In each of the rows below, substitute "Последние записи" for "Свежие записи" and write the lines out again with everything else left the same.

■ ■ ■ ■ ■ ■ ■

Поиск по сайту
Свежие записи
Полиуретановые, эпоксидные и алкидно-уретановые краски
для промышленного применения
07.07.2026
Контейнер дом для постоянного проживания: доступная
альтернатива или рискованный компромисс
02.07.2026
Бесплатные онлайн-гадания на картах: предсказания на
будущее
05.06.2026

■ ■ ■ ■ ■ ■ ■

- **Finished task**
Поиск по сайту
Последние записи
Полиуретановые, эпоксидные и алкидно-уретановые краски
для промышленного применения
07.07.2026
Контейнер дом для постоянного проживания: доступная
альтернатива или рискованный компромисс
02.07.2026
Бесплатные онлайн-гадания на картах: предсказания на
будущее
05.06.2026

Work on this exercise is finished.